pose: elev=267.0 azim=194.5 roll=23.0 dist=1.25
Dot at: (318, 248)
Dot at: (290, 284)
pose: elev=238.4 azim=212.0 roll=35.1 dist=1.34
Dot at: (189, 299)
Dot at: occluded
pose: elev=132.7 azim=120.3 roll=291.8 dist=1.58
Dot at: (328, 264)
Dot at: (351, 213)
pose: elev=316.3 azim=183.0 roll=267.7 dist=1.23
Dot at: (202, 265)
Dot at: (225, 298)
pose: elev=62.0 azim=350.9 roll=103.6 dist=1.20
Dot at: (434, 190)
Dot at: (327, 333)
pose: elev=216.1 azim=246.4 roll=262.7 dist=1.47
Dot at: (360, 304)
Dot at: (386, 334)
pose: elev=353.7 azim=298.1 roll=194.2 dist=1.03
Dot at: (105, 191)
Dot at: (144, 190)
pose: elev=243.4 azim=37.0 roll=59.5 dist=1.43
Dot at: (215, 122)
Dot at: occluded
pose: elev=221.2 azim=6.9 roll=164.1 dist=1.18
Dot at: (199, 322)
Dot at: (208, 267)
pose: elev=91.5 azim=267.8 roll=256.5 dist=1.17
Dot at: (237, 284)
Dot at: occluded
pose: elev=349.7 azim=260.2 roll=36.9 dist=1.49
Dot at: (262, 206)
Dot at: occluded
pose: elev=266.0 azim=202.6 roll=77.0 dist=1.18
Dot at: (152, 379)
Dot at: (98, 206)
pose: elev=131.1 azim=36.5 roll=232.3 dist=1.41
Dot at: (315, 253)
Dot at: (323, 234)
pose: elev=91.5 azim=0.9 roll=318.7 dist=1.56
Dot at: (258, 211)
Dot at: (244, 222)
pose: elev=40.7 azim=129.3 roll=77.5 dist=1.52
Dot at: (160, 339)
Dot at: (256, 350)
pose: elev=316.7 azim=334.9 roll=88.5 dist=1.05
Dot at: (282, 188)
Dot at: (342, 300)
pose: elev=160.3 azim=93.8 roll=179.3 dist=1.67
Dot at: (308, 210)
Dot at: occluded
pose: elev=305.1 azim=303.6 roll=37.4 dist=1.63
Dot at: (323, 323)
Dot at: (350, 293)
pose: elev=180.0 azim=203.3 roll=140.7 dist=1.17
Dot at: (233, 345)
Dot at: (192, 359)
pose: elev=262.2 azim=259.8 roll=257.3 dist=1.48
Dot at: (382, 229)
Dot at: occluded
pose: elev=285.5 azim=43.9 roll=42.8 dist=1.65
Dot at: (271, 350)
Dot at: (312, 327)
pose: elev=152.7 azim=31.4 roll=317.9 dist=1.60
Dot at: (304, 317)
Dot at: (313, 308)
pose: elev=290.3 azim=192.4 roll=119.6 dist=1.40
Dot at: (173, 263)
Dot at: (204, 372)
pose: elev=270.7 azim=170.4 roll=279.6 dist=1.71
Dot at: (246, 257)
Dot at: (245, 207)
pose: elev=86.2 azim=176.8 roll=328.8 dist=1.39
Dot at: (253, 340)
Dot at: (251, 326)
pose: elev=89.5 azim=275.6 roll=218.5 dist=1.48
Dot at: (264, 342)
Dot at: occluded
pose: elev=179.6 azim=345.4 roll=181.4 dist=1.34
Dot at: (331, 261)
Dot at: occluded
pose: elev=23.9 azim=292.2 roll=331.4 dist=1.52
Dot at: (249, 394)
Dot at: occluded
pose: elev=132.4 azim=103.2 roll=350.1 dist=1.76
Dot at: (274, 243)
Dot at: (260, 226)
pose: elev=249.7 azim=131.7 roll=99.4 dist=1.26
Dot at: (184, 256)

········

Write out again the lines of the records above, starting at the line that contains "pose: elev=132.4 azim=103.2" and ending at the final line of the records.

pose: elev=132.4 azim=103.2 roll=350.1 dist=1.76
Dot at: (274, 243)
Dot at: (260, 226)
pose: elev=249.7 azim=131.7 roll=99.4 dist=1.26
Dot at: (184, 256)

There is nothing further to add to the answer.